Beside the stellar cast makes the cameo appearances of things like Bruce Lee’s yellow jumpsuit from Game of Death, miniature models of Tokyo left undamaged from the production of Japanese monster films, a few pointed Star Trek references, and Sonny Chiba’s ubiquitous Hattori Hanzo character. In one brilliantly graphic anime sequence (an infinitely subjective medium) we finally see many of these violently stylized elements Tarantino that is monopolizing upon projected to their logical extreme, as if the film itself has just taken a little nap and dreams its way through that part of the script. In pushing all these limits, Tarantino’s methodology is simple. Revenge films all use simple formulae that we immediately recognize, they are not necessarily mindless, just pat. It takes such little work for us to watch them that these basic narrative forms provide a perfect canvas for painting film that leaps immediately off of the screen. We engage with it instantly. Again, this doesn't mean the people who like such films are lazy, just well-prepared. There already exists a link between the audience and the film at every level from story to form, Tarantino just steps into this gap with a little more cinematic savvy than critics are used to.
Kill Bill is the pop action hero fueled daydream of a media saturated generation that thinks more in terms of soundtracks and sequences than in terms of dialogue or the Hollywood ending.
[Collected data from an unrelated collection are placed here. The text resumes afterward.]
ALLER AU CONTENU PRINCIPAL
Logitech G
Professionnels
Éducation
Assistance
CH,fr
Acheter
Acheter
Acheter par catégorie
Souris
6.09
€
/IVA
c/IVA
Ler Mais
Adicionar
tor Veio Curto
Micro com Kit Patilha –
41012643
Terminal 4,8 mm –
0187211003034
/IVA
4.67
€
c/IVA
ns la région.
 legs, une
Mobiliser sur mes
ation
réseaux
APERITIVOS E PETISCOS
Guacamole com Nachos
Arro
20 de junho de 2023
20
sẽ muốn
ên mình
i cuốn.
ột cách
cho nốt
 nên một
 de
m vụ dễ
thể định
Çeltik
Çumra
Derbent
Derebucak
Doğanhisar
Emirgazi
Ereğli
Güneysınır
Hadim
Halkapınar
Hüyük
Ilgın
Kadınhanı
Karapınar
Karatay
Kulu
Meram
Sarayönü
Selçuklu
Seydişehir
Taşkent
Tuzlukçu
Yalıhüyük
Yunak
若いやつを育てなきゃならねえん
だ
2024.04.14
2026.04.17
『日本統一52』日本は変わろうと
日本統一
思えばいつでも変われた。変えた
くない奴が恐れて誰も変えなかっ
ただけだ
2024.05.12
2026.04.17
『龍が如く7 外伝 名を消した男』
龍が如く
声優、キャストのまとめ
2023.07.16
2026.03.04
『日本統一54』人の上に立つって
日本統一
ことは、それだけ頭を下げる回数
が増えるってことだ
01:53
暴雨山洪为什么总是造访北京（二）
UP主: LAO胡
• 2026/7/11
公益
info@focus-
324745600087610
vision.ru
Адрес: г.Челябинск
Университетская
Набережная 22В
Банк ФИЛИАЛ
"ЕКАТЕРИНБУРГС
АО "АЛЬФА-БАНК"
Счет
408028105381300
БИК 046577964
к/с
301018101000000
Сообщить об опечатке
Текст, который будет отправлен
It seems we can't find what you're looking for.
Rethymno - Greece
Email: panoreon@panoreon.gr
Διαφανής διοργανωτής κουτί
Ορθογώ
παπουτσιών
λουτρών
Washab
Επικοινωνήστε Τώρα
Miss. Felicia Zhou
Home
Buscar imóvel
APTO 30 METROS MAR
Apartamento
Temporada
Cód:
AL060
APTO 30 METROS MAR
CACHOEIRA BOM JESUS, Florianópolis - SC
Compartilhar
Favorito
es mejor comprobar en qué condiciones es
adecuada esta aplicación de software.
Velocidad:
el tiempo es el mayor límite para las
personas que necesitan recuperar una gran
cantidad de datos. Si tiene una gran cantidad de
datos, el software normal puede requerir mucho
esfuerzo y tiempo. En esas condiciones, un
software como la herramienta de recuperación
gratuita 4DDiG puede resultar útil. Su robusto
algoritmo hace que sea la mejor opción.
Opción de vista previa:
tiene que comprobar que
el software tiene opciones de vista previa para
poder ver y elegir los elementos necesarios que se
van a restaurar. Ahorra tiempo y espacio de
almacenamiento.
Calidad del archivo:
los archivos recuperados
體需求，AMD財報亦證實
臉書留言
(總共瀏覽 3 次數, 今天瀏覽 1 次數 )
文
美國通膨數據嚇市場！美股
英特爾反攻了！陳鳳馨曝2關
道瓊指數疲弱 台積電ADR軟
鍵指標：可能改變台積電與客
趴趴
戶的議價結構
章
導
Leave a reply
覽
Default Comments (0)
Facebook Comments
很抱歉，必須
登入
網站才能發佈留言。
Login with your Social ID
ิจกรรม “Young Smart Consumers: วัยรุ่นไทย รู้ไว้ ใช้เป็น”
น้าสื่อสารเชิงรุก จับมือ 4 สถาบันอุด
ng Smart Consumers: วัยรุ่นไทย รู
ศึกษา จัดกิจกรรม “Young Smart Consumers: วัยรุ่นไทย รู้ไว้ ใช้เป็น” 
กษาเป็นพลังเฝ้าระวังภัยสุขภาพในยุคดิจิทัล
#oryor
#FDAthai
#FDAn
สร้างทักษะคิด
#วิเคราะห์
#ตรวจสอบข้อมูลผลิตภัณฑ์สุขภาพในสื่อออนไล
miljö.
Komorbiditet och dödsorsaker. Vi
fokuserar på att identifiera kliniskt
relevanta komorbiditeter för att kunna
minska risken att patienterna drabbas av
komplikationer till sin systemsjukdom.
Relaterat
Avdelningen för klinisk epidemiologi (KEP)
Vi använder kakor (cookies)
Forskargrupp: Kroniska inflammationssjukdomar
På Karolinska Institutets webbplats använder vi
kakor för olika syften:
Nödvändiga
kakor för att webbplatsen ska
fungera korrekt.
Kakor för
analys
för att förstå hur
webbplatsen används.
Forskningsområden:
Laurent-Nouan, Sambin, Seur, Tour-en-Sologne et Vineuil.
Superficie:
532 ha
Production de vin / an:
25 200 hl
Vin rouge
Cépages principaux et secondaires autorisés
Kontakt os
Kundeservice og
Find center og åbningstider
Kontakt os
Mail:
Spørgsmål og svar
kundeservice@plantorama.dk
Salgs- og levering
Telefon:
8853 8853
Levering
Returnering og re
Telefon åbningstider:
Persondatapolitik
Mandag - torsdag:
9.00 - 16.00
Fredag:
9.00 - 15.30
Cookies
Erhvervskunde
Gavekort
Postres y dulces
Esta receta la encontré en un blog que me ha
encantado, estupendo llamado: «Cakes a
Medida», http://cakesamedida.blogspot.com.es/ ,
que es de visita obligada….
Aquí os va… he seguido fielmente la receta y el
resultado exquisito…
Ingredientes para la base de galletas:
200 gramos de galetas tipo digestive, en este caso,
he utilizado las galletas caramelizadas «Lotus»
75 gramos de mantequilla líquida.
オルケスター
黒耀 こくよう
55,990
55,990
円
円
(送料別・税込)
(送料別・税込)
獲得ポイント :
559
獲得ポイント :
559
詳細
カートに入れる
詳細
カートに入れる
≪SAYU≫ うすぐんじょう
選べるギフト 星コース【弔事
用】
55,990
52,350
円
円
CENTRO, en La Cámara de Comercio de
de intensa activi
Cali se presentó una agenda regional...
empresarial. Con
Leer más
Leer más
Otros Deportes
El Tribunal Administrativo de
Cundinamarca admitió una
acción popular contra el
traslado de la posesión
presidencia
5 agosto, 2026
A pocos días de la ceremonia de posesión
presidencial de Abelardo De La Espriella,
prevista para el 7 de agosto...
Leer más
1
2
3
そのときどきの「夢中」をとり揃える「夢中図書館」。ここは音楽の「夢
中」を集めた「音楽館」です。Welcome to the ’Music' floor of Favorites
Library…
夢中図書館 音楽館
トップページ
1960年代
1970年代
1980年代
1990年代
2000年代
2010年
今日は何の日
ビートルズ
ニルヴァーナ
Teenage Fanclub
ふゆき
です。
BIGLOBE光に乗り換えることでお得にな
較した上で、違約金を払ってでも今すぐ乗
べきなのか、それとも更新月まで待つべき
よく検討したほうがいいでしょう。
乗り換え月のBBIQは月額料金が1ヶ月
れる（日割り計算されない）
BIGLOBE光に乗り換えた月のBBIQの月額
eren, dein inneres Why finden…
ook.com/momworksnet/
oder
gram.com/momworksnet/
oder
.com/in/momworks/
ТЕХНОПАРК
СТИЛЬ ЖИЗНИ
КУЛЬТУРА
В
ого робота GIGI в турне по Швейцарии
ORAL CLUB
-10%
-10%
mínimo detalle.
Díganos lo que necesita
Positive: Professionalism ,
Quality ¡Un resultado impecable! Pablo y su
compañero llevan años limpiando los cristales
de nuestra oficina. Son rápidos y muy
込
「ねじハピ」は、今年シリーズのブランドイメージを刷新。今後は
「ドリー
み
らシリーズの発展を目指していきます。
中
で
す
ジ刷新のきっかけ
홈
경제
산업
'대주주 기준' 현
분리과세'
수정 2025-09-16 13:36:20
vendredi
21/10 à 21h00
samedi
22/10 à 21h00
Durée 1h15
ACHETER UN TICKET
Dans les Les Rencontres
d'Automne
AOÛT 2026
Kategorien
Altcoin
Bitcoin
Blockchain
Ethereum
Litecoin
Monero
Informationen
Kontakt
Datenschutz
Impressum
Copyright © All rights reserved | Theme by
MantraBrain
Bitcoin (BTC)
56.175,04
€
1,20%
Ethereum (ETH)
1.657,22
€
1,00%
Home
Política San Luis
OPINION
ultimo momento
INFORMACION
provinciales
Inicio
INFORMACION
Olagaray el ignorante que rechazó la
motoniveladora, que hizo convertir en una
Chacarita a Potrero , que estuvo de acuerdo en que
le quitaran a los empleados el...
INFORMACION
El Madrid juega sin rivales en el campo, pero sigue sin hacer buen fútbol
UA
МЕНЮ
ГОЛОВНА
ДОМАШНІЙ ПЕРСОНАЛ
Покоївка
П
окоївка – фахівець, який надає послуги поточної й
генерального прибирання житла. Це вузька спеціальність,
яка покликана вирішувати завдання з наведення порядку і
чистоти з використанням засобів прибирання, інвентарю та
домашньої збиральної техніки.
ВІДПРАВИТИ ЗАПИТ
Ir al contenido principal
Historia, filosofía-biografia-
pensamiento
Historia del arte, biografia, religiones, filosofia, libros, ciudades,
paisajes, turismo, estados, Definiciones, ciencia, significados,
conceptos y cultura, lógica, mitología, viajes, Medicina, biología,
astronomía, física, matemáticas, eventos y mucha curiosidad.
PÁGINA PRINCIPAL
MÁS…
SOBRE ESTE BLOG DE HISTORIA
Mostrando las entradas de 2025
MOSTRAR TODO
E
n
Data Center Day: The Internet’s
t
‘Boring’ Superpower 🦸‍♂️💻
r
Tarantino doesn’t direct films; he pieces together symphonies of disparate bits of cultural data and conducts them together in the editing room. Is there anything of substance behind the bloody curtains of Kill Bill? Probably not. But who goes to Tarantino for any other than a good story? As Godard often said: All you need for a good movie is a girl and a gun. Or a sword.
Kill Bill simply runs through the channels of expectation worn smoothly into the minds of the Kung-fu epic, Blaxploitation, and spaghetti Western society. In Tarantino these genres probably see the most transcendence they will ever attain, and in Kill Bill they rise from the graveyard of worn conventions one more time to tell the same stories of justice they died telling. Which really is the story we all want to see anyway. Some critics will certainly dismiss the gore-obsessed Tarantino, quipping about his directorial style: “Pay no attention to the man behind the curtain.” Only a critic could say that, Kill Bill on its own is way too slick to give the audience room enough to do anything but enjoy the action.